Before Silence Of The Lambs, a trashy adultery thriller almost won Best Picture

Before Silence Of The Lambs, a trashy adultery thriller almost won Best Picture

One week a month, Watch This offers movie recommendations inspired by new releases or premieres. This week: With the Academy Awards a few days away, we look back at some of the unlikeliest Oscar nominees, picking a different major category every day.

Fatal Attraction (1987)

Silence Of The Lambs’ 1992 win for Best Picture (part of the last clean sweep of all five major categories by an Oscar winner) is often cited as the ultimate cinematic convergence of highbrow and lowbrow, a horror film about a sadistic serial killer who also possesses an upscale pedigree and is filmed with impeccable style. But trashy material dressed up in high-class studio filmmaking made it to the Best Picture table a few years prior, in a film that made arguably an even bigger cultural splash at the time, even if Lambs has emerged as the more enduring achievement in hindsight. Fatal Attraction took the pulpiest of stories—a torrid and tempestuous affair leads to a crazed woman trying to murder her lover and his family—and gave it the glossy Hollywood treatment.

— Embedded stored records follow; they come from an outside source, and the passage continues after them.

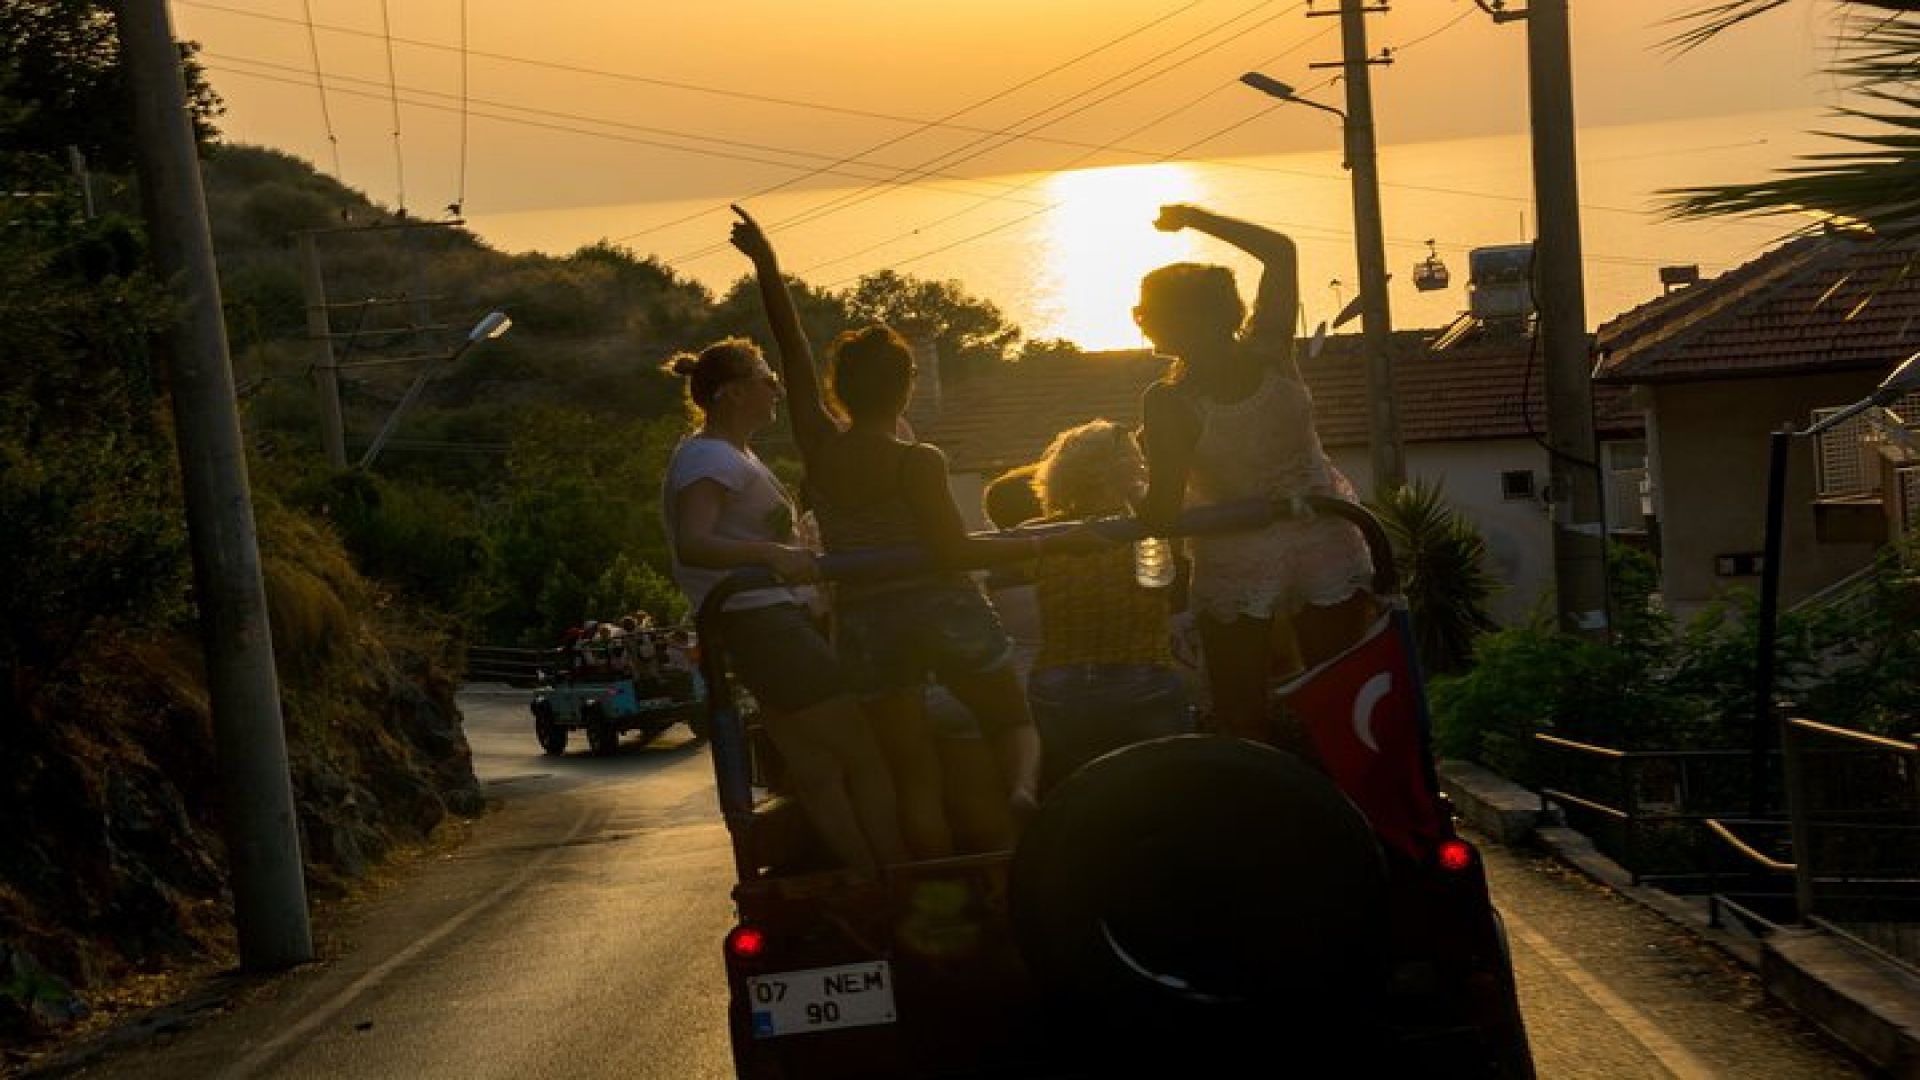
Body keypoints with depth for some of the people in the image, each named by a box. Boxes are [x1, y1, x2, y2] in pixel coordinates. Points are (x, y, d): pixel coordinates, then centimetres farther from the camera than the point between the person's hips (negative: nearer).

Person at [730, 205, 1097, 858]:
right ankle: (1021, 787, -18)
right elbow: (957, 553, -16)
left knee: (915, 779, 10)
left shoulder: (819, 446, -3)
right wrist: (1049, 544, -11)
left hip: (867, 625, 3)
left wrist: (765, 264, 13)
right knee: (1014, 722, 15)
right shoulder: (918, 463, -14)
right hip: (944, 611, -3)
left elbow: (792, 346, 4)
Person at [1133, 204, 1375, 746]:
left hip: (1236, 567, -3)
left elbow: (1162, 512, -19)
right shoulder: (1269, 352, -10)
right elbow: (1280, 250, 4)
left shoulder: (1168, 403, -20)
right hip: (1326, 545, 4)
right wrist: (1197, 218, 6)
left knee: (1244, 722, 10)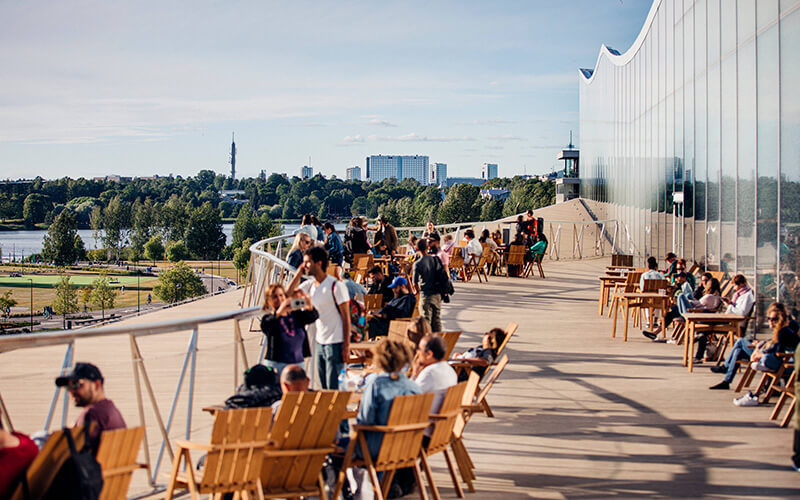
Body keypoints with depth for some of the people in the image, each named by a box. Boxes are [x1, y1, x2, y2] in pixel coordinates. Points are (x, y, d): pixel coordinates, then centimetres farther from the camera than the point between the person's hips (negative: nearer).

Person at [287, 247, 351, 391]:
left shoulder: (336, 286, -13)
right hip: (319, 342, 7)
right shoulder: (310, 285, 7)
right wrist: (299, 273, -1)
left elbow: (346, 317, -12)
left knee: (334, 388, -6)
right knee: (324, 387, 11)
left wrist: (346, 346, -16)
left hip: (336, 343, -7)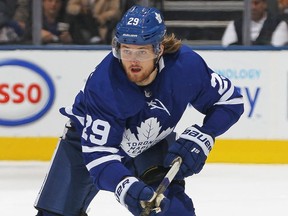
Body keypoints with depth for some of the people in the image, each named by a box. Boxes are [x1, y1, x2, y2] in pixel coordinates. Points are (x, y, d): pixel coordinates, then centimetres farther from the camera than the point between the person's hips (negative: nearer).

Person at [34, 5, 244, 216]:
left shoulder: (186, 64, -30)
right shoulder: (103, 85, -38)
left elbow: (230, 100, -15)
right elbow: (98, 153, -38)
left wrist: (201, 137, -30)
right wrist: (127, 187, -55)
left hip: (152, 143, 2)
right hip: (89, 139, -2)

In 1987, the film was a lightning rod of must-see controversy. The narrative is simplicity itself. Dan (Michael Douglas) has an affair with high-powered business woman Alex (Glenn Close), in what’s understood to be a no-strings-attached tryst. However, as Dan returns to his normal life with wife Beth (Anne Archer) and his daughter, Alex starts harassing him at work, calling day and night, eventually saying she’s pregnant and demanding he leave his wife.

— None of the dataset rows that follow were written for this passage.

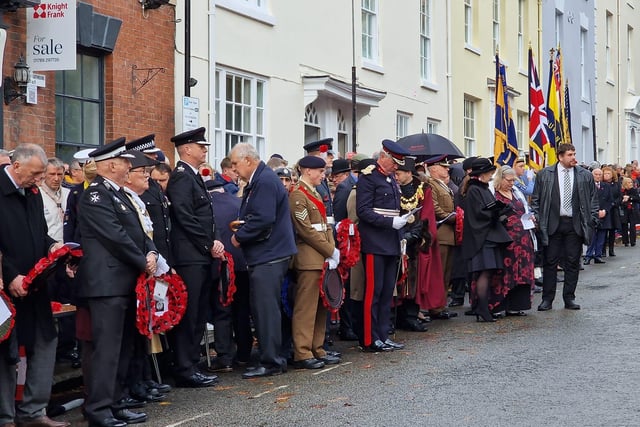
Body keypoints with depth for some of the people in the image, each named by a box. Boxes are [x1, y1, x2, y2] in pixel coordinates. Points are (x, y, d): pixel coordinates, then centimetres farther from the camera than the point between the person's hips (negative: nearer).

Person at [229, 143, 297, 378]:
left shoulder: (265, 181, -15)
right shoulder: (257, 181, 17)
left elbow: (263, 219, -23)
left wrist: (239, 237, -12)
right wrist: (241, 227, 7)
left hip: (269, 255, -11)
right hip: (264, 255, 11)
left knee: (266, 309, -7)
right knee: (262, 308, 13)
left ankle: (271, 362, -2)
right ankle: (272, 358, 20)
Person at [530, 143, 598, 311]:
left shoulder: (585, 176, 6)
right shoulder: (544, 175, 2)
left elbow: (593, 201, 10)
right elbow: (535, 199, 5)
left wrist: (591, 222, 2)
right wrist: (538, 220, -3)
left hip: (575, 224, 1)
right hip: (552, 224, -1)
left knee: (573, 263, 5)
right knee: (550, 262, 2)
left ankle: (569, 298, 14)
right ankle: (547, 299, 7)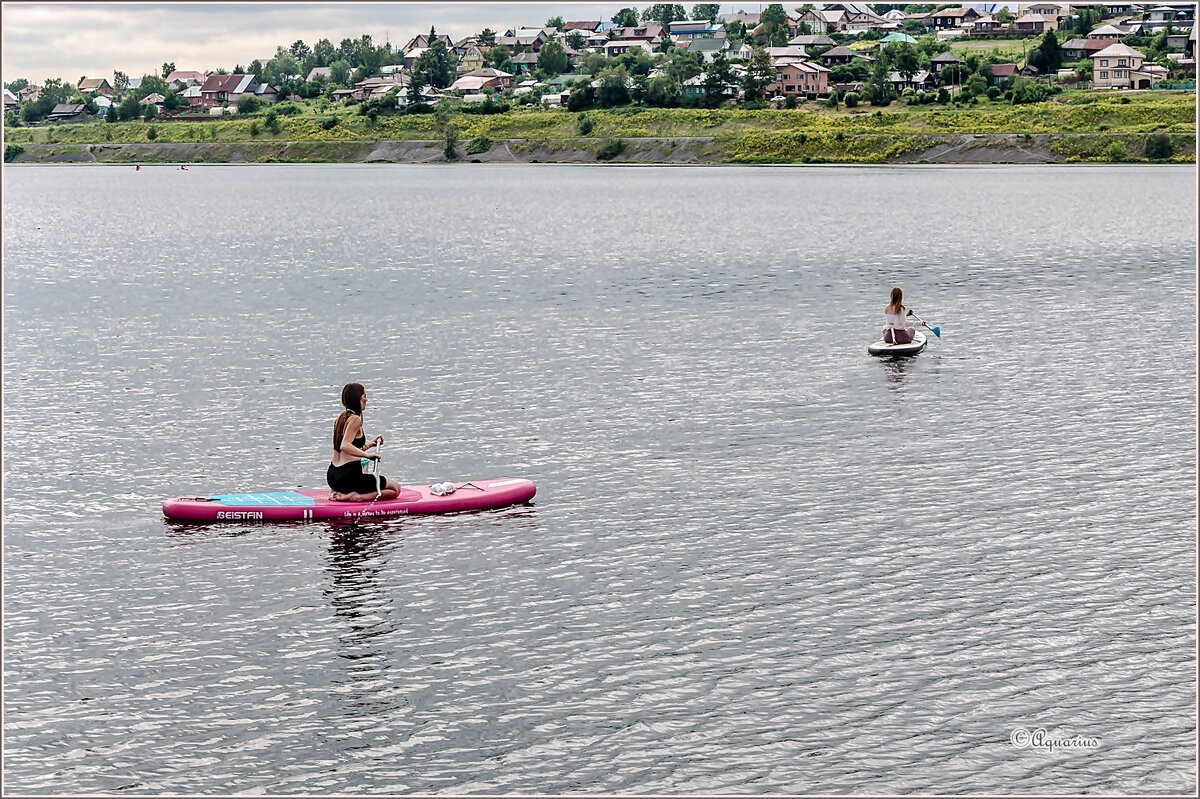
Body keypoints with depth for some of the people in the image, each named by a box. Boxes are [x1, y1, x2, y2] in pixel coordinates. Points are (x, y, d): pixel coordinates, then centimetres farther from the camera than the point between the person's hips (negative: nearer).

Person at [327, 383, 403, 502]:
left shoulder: (341, 418, 15)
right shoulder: (355, 419, -12)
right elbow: (344, 446, -27)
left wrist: (368, 444, 25)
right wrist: (367, 454, -31)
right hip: (348, 476, -9)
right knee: (395, 489, -1)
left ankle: (341, 494, 8)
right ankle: (356, 497, -17)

While it sounds interchangeable to hundreds of other salacious genre exercises, the caliber of actors and behind-the-scenes talent lent a respectable air to the proceedings, and it became a blockbuster, the second-highest grossing U.S. film of the year and the top-grossing movie internationally. Time magazine ran a cover story, as did dozens of other periodicals, and the plot became a point of mass-media conversation. Some saw an AIDS metaphor, while others (fairly, in retrospect) condemned its retrograde view of women as either bitchy single career women or supportive homemakers. The question of whether Dan reaped what he sowed was debated, as was the role of cinema in reinforcing stereotypes. (The discovery that the ending was reshot to make Alex a crazed killer, rather than a suicide case, based on test audiences’ desire for a standard hero/villain scenario, seems to bear this theory out.) Hell, “bunny boiler”—a reference to Close’s Alex, who at one point kills the family pet and boils it on the stove—even made it into the Oxford English Dictionary. The film touched a nerve.

It’s easy to enjoy Fatal Attraction on a purely visceral level. Adrian Lyne went on to an entire career of lining salacious thrillers (and the odd horror film, in the case of Jacob’s Ladder) with artistic window dressing. The entire film is suffused with an air of dread, and excellent performances all around lend credibility to the increasingly unhinged behavior and outlandish situations. And while Close was understandably unhappy about the reshot ending, as it definitely removes much of the depth and ambiguity from the story—rendering it more sexist and less complex—it’s actually a more honest and fitting conclusion for what Fatal Attraction really is: a gleefully pulpy exercise playacting as a prestige picture.

Availability: Fatal Attraction is available on Blu-ray and DVD and Blu-ray from Netflix or possibly your local video store/library. It can also be rented or purchased from the major streaming outlets.